The poem in particular emphasises the strangeness, which lies at the heart of the ambivalence I have always felt about Christmas. Yes, we celebrate the birth of the Saviour but of a saviour who was born to suffer. We celebrate Christmas in a season when our calendar celebrates martyrdoms as early as the martyrdoms of  the Holy Innocents and of St Stephen.

I am aware in today’s world of horrific suffering and of death, not least in Syria and Iraq, of refugees and of nations turning their backs on them including our own nation, of the homeless sleeping in the cold streets of Oxford and other cities, and with a mission that embraces all of Creation I am horrified by the suffering of animals and cannot see it as right to celebrate the birth of the prince of peace with the mass slaughter of poultry and other creatures, many of them reared in factory farms. I am afraid it would be both dishonest and fatuous for me to give a totally happy Christmas sermon in our world as it is.

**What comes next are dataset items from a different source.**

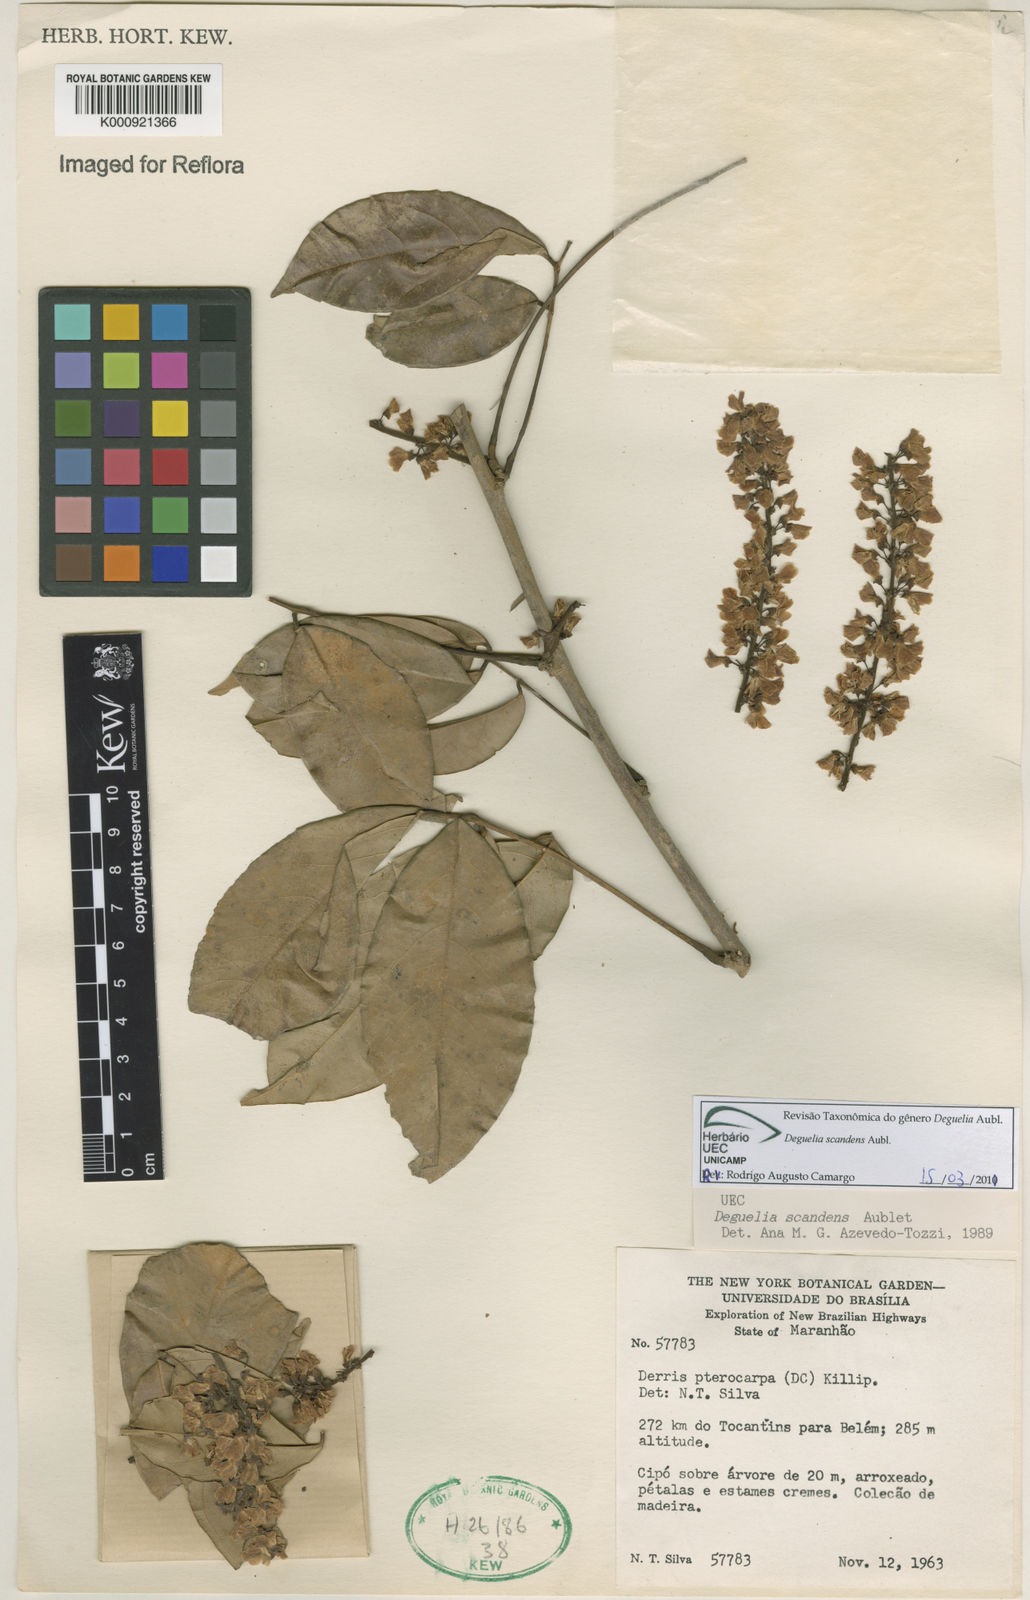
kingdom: Plantae
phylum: Tracheophyta
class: Magnoliopsida
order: Fabales
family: Fabaceae
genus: Deguelia
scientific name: Deguelia scandens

I have to say that I am  no longer at ease here, in the old dispensation, either, and by the ‘old dispensation’ I mean our blighted world. As Christians, I maintain, we can never be at ease with it until we are living in a world totally ruled by love, and how far, how very, very far, we are from that. Epiphany provides us with a chance to see Our Lord as he is, a vulnerable child, born to die and yet God of all that there is. Like St Francis we are called to radical action, to rebuild his Church in a spirit of gentleness, inclusiveness and a love that embraces all that there is. Epiphany, the manifestation of our God on earth calls us to pledge ourselves once more to become one with Christ, to live with Christ, and ultimately to die with Christ .

+ In the name of the Father and of the Son and of the Holy Spirit. Amen.

 

 

 


[1] R.J.Harrison, Spain at the dawn of history (London 1988),53-59

[2] St,John Simpson (ed), Queen of Sheba. Treasures from Ancient Yemen (British Museum 2002)

[3] Simpson (ed), Queen of Sheba),93-4

[4] K. M.D.Dunbabin, Mosaics in the Greek and Roman World(Cambridge 1999),230 and  pl.35

[5] V.Platt, Facing the Gods. Epiphany and Representation in Graeco-Roman art, literature and religion,  (Cambridge 2011)

[6] Acts 14:1-18 See G.Soffe,’Christians, Jews and Pagans in the Acts of the Apostles’, pp.239-256 in M.Henig  and A.King, Pagan gods and shrines of the Roman Empire(Oxford University Committee for Archaeology 1986)pp.249-50

[7] Cf Celebrating the Saints, pp.18-22 for both the relevant part of the sermon and the poem.